What the exercise asks: Restating the data word for word is all that is required.

Start of Given entries

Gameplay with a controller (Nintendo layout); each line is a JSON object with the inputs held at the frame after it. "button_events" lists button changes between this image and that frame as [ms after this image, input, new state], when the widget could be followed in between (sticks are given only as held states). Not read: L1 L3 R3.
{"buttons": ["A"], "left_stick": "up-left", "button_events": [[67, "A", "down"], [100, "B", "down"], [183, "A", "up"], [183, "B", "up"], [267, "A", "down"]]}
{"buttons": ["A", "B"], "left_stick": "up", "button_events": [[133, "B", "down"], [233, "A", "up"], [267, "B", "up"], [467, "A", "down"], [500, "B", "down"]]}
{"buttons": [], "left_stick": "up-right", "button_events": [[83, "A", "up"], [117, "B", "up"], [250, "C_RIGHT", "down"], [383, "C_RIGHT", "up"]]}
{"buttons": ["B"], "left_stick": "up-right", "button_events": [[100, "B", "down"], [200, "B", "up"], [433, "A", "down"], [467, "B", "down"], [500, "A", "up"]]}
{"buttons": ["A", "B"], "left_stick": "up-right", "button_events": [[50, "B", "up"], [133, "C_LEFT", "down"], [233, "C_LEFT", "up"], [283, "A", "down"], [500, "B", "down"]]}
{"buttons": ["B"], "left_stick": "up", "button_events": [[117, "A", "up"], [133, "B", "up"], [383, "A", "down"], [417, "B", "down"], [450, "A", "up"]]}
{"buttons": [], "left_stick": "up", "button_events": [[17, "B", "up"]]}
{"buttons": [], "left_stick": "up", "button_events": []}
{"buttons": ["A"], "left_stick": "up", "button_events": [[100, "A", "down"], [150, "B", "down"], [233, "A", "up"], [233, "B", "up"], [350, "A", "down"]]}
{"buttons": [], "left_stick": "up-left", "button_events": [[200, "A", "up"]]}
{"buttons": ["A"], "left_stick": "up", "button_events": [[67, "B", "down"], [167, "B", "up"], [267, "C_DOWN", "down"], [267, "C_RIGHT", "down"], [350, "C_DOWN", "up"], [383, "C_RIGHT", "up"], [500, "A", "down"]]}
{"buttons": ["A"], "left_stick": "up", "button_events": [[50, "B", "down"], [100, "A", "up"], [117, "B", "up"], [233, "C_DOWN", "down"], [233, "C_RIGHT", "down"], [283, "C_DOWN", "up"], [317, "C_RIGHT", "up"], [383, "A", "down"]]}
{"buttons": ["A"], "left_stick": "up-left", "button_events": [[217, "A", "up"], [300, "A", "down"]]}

End of Given entries

Written answer:
Gameplay with a controller (Nintendo layout); each line is a JSON object with the inputs held at the frame after it. "button_events" lists button changes between this image and that frame as [ms after this image, input, new state], when the widget could be followed in between (sticks are given only as held states). Not read: L1 L3 R3.
{"buttons": ["A"], "left_stick": "up-left", "button_events": [[67, "A", "down"], [100, "B", "down"], [183, "A", "up"], [183, "B", "up"], [267, "A", "down"]]}
{"buttons": ["A", "B"], "left_stick": "up", "button_events": [[133, "B", "down"], [233, "A", "up"], [267, "B", "up"], [467, "A", "down"], [500, "B", "down"]]}
{"buttons": [], "left_stick": "up-right", "button_events": [[83, "A", "up"], [117, "B", "up"], [250, "C_RIGHT", "down"], [383, "C_RIGHT", "up"]]}
{"buttons": ["B"], "left_stick": "up-right", "button_events": [[100, "B", "down"], [200, "B", "up"], [433, "A", "down"], [467, "B", "down"], [500, "A", "up"]]}
{"buttons": ["A", "B"], "left_stick": "up-right", "button_events": [[50, "B", "up"], [133, "C_LEFT", "down"], [233, "C_LEFT", "up"], [283, "A", "down"], [500, "B", "down"]]}
{"buttons": ["B"], "left_stick": "up", "button_events": [[117, "A", "up"], [133, "B", "up"], [383, "A", "down"], [417, "B", "down"], [450, "A", "up"]]}
{"buttons": [], "left_stick": "up", "button_events": [[17, "B", "up"]]}
{"buttons": [], "left_stick": "up", "button_events": []}
{"buttons": ["A"], "left_stick": "up", "button_events": [[100, "A", "down"], [150, "B", "down"], [233, "A", "up"], [233, "B", "up"], [350, "A", "down"]]}
{"buttons": [], "left_stick": "up-left", "button_events": [[200, "A", "up"]]}
{"buttons": ["A"], "left_stick": "up", "button_events": [[67, "B", "down"], [167, "B", "up"], [267, "C_DOWN", "down"], [267, "C_RIGHT", "down"], [350, "C_DOWN", "up"], [383, "C_RIGHT", "up"], [500, "A", "down"]]}
{"buttons": ["A"], "left_stick": "up", "button_events": [[50, "B", "down"], [100, "A", "up"], [117, "B", "up"], [233, "C_DOWN", "down"], [233, "C_RIGHT", "down"], [283, "C_DOWN", "up"], [317, "C_RIGHT", "up"], [383, "A", "down"]]}
{"buttons": ["A"], "left_stick": "up-left", "button_events": [[217, "A", "up"], [300, "A", "down"]]}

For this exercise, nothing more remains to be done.